Cathy Angell had stopped going to church, but attending a co-worker’s funeral renewed her interest in worship.
“It was an amazing service and I thought, I need to go to back to my old church,” Angell says.
While the funeral occurred at a predominantly African-American church, Angell’s church was mostly white, like she is. But belonging to a racially homogeneous congregation no longer appealed to her. She teaches in the foreign language department of a community college and encounters students from all backgrounds. She wanted the same experience during worship. So when her church announced its new “daughter church”—New Covenant Fellowship of Austin—Angell didn’t hesitate to join the Texas congregation.
“I knew it was multicultural, and I stayed because we’re so diverse, whether it’s racial, educational or economic backgrounds,” she says. “We’re always learning from each other.”
The Covenant Presbyterian Church directed the Rev. James Lee to start a church in Austin in 2005, but when Lee spoke with community members, they said a multicultural church would best serve their needs.

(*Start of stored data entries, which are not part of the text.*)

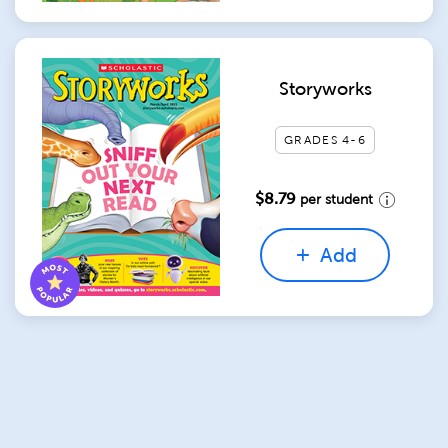
Storyworks
GRADES 4-6
$8.79
per student
Add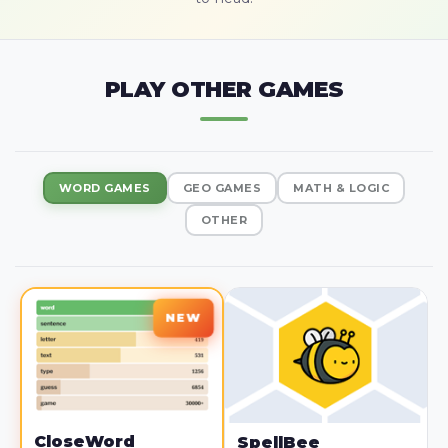
PLAY OTHER GAMES
WORD GAMES
GEO GAMES
MATH & LOGIC
OTHER
CloseWord
SpellBee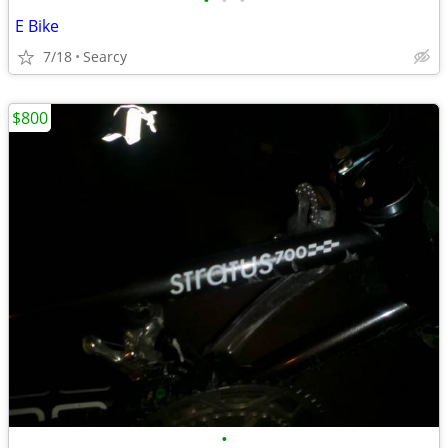
•
•
•
E Bike
7/18
Searcy
$800
•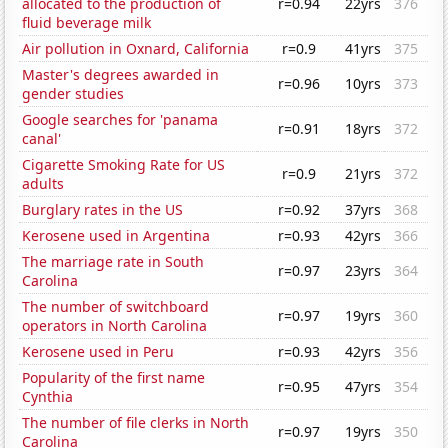
allocated to the production of
r=0.94
22yrs
376
fluid beverage milk
Air pollution in Oxnard, California
r=0.9
41yrs
375
Master's degrees awarded in
r=0.96
10yrs
373
gender studies
Google searches for 'panama
r=0.91
18yrs
372
canal'
Cigarette Smoking Rate for US
r=0.9
21yrs
372
adults
Burglary rates in the US
r=0.92
37yrs
368
Kerosene used in Argentina
r=0.93
42yrs
366
The marriage rate in South
r=0.97
23yrs
364
Carolina
The number of switchboard
r=0.97
19yrs
360
operators in North Carolina
Kerosene used in Peru
r=0.93
42yrs
356
Popularity of the first name
r=0.95
47yrs
354
Cynthia
The number of file clerks in North
r=0.97
19yrs
350
Carolina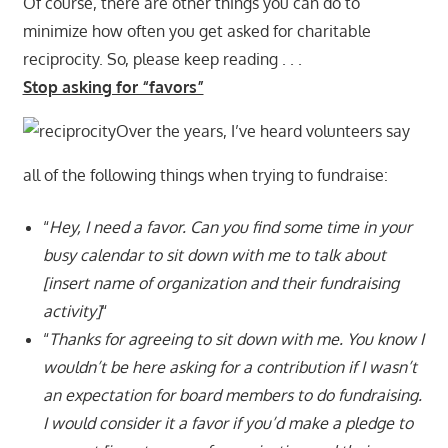
Of course, there are other things you can do to
minimize how often you get asked for charitable
reciprocity. So, please keep reading . . .
Stop asking for “favors”
Over the years, I’ve heard volunteers say
all of the following things when trying to fundraise:
“
Hey, I need a favor. Can you find some time in your
busy calendar to sit down with me to talk about
[insert name of organization and their fundraising
activity]
“
“
Thanks for agreeing to sit down with me. You know I
wouldn’t be here asking for a contribution if I wasn’t
an expectation for board members to do fundraising.
I would consider it a favor if you’d make a pledge to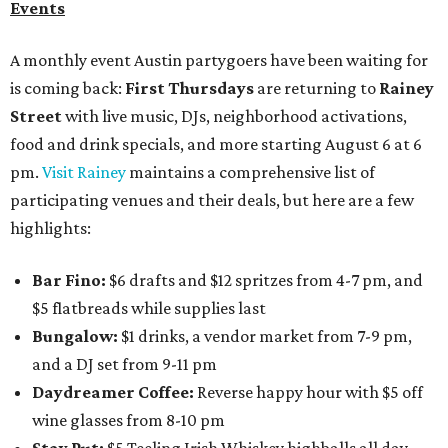
Events
A monthly event Austin partygoers have been waiting for
is coming back:
First Thursdays
are returning to
Rainey
Street
with live music, DJs, neighborhood activations,
food and drink specials, and more starting August 6 at 6
pm.
Visit Rainey
maintains a comprehensive list of
participating venues and their deals, but here are a few
highlights:
Bar Fino:
$6 drafts and $12 spritzes from 4-7 pm, and
$5 flatbreads while supplies last
Bungalow:
$1 drinks, a vendor market from 7-9 pm,
and a DJ set from 9-11 pm
Daydreamer Coffee:
Reverse happy hour with $5 off
wine glasses from 8-10 pm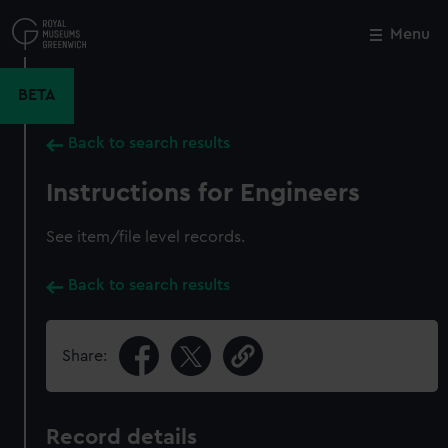
Skip
to
Menu
Close
M
main
content
BETA
Back to search results
Instructions for Engineers
See item/file level records.
Back to search results
Share:
Record details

Many came from multiracial families due to interracial marriage or transracial adoption.
“People need to have a place where they can belong and then they will come to believe,” Lee says.
The church received its charter in 2009 and now has 85 members, including Latinos, Asians, whites and blacks.
“We’ve had a mother on welfare and a partner in a law firm worshiping together,” Lee says, “a neurologist worshipping together with a police officer and some troubled students.”
After having her first child, Ashley Phillips quit going to church. When she decided to return, she sought a multicultural congregation. Many churches she visited, however, lacked diversity in membership or leadership. But New Covenant stood out.
“It was very welcoming and I also feel purposeful here,” she says. “We care about each other and love each other.”